* WORK INSTRUCTIONS *
Quote the G B Fleet Hire case summary word for word, between "Mr Kieron Beal" and "out an appeal.", inclusive.

G B Fleet Hire Ltd v R & C Commissioners

JurisdictionUK Non-devolved
Judgment Date14 September 2021
Neutral Citation[2021] UKUT 225 (TCC)
CourtUpper Tribunal (Tax and Chancery Chamber)

[2021] UKUT 225 (TCC)

Upper Tribunal (Tax and Chancery Chamber)

Judge Phyllis Ramshaw, Judge Andrew Scott

G B Fleet Hire Ltd
and
R & C Commrs

Mr Kieron Beal QC and Mr Christopher McNall, counsel, instructed by Silver Law LLP appeared for the appellant

Mr Howard Watkinson, counsel, instructed by the General Counsel and Solicitor to HM Revenue and Customs, appeared for the respondents

Value added tax – Procedure – First-tier Tribunal r. 8(3)(c) – Strike out, no reasonable prospect of success.

The UT held that the FTT made an error in law when it struck out an appeal.

Summary

G B Fleet Hire Ltd (“GBFH”) is engaged in a complex dispute with HMRC concerning its right to recover input tax, its right to be registered for VAT and whether certain car sales could be zero rated as exports.

In this case the UT heard an appeal against a decision of the FTT [2020] TC 07834 that GBHF's appeal against HMRC's decision that it could not zero rate certain supplies as exports be struck out. After this, the FTT [2021] TC 08110 considered whether GBHF's appeal against HMRC's refusal to register it for VAT should be struck out. Although in each case the FTT considered a different issue, there was overlap in the evidence presented.

GBHF's appeal had been subject to several case management hearings before the FTT. In FTT [2020] TC 07834 HMRC objected to GBHF's request to re-amend its statement of case in relation to the zero rating of exports. HMRC's request that the appeal be struck out was based upon a quote from a letter sent by GBHF's representatives in which it was stated that “For periods 09/16 to 03/17 inclusive, GB Fleet did not claim Zero Rating on its exports. For those periods (monthly accounting) our client claimed Input Tax on its exports … Our client has never claimed zero rated exports of cars” (para. 32).

* SUPPLIED ENTRIES *
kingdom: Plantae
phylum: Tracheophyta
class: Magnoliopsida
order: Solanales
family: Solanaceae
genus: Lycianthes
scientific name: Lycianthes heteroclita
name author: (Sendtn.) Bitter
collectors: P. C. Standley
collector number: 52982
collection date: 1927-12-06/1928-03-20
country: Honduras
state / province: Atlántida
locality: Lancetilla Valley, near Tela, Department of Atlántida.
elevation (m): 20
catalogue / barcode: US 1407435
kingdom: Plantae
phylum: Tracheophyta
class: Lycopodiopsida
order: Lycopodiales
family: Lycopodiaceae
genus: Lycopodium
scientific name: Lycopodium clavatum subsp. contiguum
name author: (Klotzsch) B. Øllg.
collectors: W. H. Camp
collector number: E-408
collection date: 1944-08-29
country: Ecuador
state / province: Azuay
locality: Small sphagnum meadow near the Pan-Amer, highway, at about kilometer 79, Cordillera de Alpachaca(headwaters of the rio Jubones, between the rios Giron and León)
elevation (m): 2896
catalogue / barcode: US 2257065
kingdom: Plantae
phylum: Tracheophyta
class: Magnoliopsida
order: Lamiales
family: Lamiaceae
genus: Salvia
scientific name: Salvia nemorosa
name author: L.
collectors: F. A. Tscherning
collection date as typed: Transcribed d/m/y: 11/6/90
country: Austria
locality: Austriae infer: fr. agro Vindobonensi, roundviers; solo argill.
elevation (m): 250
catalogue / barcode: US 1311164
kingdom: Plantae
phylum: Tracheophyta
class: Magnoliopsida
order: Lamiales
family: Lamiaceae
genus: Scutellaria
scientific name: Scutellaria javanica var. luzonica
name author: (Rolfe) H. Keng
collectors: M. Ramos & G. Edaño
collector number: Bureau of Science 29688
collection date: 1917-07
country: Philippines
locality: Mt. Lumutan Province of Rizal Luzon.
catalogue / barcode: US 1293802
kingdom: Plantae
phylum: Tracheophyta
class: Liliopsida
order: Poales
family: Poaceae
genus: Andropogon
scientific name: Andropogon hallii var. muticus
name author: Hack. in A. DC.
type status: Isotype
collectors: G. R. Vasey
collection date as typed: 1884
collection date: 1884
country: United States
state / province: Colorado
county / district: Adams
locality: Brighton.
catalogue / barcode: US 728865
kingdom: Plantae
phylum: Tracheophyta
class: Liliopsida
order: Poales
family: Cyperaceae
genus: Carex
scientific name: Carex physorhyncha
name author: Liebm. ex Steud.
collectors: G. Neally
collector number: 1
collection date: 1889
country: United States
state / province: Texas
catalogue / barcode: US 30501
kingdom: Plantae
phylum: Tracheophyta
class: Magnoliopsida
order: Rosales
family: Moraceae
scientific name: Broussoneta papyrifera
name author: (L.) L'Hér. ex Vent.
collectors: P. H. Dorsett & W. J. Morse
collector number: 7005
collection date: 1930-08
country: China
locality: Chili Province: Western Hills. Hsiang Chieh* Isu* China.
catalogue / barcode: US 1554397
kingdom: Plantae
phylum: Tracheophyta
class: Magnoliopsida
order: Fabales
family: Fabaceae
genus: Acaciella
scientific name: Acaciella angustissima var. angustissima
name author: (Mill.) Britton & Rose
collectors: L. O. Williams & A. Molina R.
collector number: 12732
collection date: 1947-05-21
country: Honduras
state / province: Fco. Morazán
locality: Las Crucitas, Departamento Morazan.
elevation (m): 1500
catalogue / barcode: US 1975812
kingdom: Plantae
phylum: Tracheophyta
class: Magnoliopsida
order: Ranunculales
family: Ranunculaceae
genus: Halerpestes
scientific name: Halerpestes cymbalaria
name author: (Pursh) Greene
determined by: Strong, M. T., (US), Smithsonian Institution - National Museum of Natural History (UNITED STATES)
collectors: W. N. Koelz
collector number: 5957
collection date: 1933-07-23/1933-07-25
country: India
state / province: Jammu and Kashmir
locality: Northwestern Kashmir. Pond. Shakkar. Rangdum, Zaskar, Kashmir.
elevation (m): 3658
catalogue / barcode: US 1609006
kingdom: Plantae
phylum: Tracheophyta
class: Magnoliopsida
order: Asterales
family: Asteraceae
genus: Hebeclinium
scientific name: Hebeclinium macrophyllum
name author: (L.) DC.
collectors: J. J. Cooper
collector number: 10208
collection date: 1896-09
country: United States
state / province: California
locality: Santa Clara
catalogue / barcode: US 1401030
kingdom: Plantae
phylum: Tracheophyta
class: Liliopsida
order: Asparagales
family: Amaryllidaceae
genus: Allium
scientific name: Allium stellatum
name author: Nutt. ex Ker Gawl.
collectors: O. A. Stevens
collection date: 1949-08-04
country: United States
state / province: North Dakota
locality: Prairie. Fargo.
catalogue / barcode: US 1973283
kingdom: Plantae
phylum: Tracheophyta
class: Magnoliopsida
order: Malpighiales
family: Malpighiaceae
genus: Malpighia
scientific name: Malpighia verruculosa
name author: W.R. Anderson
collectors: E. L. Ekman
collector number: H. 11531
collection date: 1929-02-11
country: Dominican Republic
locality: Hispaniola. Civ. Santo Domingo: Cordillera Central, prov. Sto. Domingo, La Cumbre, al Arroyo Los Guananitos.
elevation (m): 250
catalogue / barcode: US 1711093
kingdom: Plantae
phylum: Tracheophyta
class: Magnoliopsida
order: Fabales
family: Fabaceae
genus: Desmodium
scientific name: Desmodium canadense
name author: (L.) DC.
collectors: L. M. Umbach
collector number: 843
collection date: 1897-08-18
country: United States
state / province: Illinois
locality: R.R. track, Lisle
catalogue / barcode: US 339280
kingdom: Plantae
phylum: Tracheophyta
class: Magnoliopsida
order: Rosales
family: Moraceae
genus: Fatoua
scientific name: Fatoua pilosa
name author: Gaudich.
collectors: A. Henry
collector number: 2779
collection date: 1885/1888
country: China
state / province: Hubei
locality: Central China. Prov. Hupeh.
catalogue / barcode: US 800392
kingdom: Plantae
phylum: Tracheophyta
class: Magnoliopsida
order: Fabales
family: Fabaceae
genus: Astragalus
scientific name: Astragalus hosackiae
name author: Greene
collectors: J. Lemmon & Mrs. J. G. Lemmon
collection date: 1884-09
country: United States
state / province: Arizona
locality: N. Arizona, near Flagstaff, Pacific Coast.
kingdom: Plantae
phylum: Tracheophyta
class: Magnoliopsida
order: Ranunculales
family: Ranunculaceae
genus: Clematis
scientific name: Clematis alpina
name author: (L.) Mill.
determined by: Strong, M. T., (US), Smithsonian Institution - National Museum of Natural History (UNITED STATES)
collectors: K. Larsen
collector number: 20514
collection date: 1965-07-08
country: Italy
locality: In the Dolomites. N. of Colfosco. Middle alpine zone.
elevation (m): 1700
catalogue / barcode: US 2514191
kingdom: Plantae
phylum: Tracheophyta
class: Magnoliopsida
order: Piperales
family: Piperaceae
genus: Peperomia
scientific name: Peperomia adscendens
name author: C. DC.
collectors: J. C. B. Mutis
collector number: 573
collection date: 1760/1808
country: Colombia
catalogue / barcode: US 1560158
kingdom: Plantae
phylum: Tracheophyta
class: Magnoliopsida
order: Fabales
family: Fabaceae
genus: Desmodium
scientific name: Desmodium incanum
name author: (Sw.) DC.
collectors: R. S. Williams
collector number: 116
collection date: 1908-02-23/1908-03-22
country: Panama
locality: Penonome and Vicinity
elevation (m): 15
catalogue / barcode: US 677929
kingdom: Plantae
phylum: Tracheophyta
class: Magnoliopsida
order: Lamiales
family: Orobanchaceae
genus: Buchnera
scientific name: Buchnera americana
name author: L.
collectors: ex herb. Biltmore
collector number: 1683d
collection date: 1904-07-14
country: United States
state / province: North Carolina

* EXERCISE RESPONSE *
Mr Kieron Beal QC and Mr Christopher McNall, counsel, instructed by Silver Law LLP appeared for the appellant

Mr Howard Watkinson, counsel, instructed by the General Counsel and Solicitor to HM Revenue and Customs, appeared for the respondents

Value added tax – Procedure – First-tier Tribunal r. 8(3)(c) – Strike out, no reasonable prospect of success.

The UT held that the FTT made an error in law when it struck out an appeal.